Introduction
The ongoing COVID-19 pandemic has spread throughout the world and
affected billions of people(1). Various measures have been implemented
around the world to control the pandemic, including restricting large
social movements and gatherings, closing international and interstate
borders, controlling travel, and implementing partial or full lockdown
of cities and regions. These measures have effectively controlled the
spread of COVID-19 and reduced the anthropogenic emissions of air
pollution (2), which have resulted in substantial health benefits (3).
However, these measures have also caused huge economic loss,
unemployment, shortage of medical resources, and psychological stress,
(4-7) which may lead to adverse health outcomes.
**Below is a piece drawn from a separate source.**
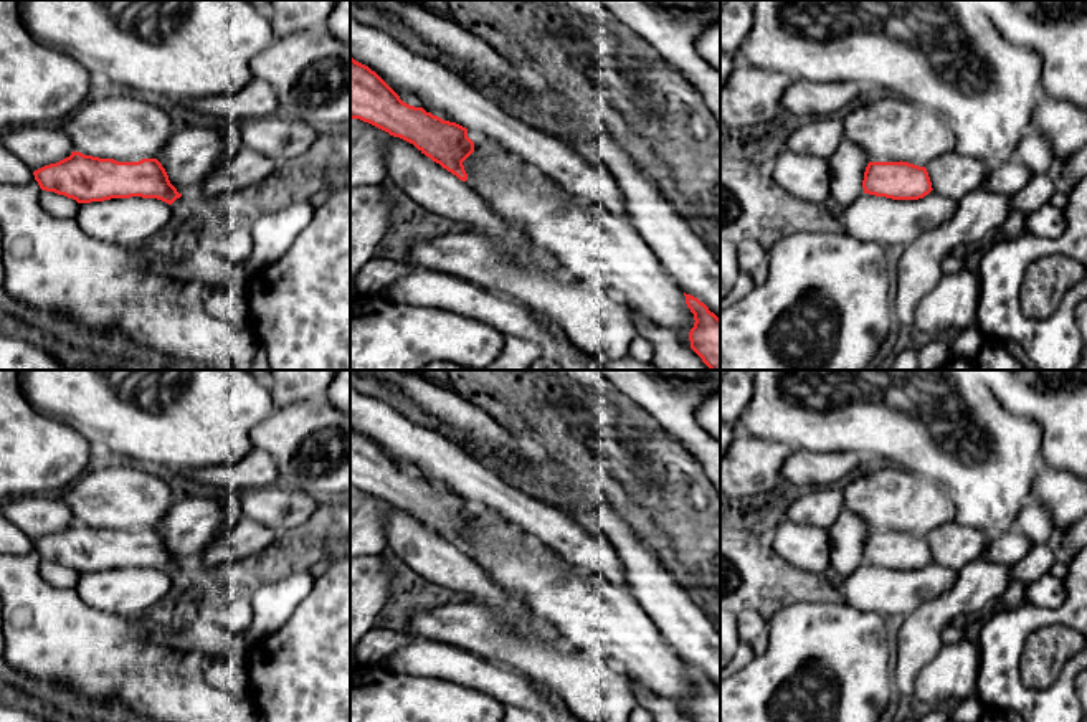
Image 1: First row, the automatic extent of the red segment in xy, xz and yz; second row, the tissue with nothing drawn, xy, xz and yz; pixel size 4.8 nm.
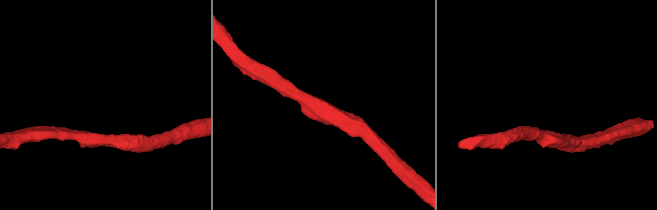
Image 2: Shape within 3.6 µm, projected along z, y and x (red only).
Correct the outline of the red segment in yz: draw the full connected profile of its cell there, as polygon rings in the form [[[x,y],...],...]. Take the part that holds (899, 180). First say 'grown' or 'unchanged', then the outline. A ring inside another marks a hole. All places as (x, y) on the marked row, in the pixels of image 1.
grown; [[[869,157],[862,188],[864,193],[892,200],[918,200],[933,190],[925,167],[899,159]]]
Pregnant women and fetuses may be susceptible populations to the effects
of lockdown and restriction measures. A few studies have reported that
the COVID-19 lockdown measures may increase the risk of adverse birth
outcomes such as stillbirth and cesarean delivery (8,9). Preterm birth
(PTB) is one of the most important adverse birth outcomes and a major
cause of death in children under 5 years of age(10). Several studies
have examined the associations of COVID-19 lockdown measures with the
risk of PTB, but the results were inconsistent(8,9,11-14). A study in
London reported an increase in the incidence of PTB during the COVID-19
pandemic period over the pre-pandemic period(12). Another study
conducted in Nepal also observed a greater risk of PTB during the
COVID-19 lockdown than before lockdown.(8) In contrast, studies
conducted in Denmark and the Netherlands observed a substantial
reduction in the risk of PTB during the COVID-19 periods than before
lockdown (11,13). The other two studies conducted in China and Botswana
did not find any significant association between the COVID-19 lockdown
and the risk of PTB (9,14). The inconsistent findings across these
studies may be attributable to differences in study design, sample size,
demographic characteristics of study subjects, and socioeconomic
developments of societies.
Although the aforementioned studies have preliminarily estimated the
associations between COVID-19 lockdown and PTB, several research issues
or gaps need to be addressed. First, the susceptibility of pregnant
women to environmental factors largely depends on the stage of pregnancy
(15,16). Previous studies estimated the overall rate of PTB in pregnant
women exposed to COVID-19 lockdown measures (8,9,11,12,14,17-19), but
did not consider their pregnancy stage when lockdown occurred. This may
lead to an underestimation of PTB risk during the lockdown if pregnant
women with a gestational age > 36 weeks were also included.
Second, lockdown intensity usually varied over time. However, none of
previous studies considered the change in intensity of lockdown
exposures. Third, previous studies have suggested a seasonal variation
in the incidence of PTB (20,21). The seasonal effects should be
considered in selecting the control periods for the COVID-19 lockdown.
However, some previous studies applied the annual or multiple years’
average incidence of PTB as the reference (9,11,14), which might lead to
biased findings. Fourth, the follow-up time (2-4 months) in previous
studies was not long enough to capture the birth outcomes of pregnant
women who experienced the lockdown in their early pregnancy
(8,9,11,12,14).
To fill these research gaps, we comprehensively elucidated the
association of the COVID-19 lockdown on gestational length and PTB risk
in South China by quantifying the timing and intensity of exposure,
considering seasonal effects, and allowing sufficient follow-up time.
This study could provide in-depth insights to inform management
practices regarding pregnancy and childbirth during and after lockdown.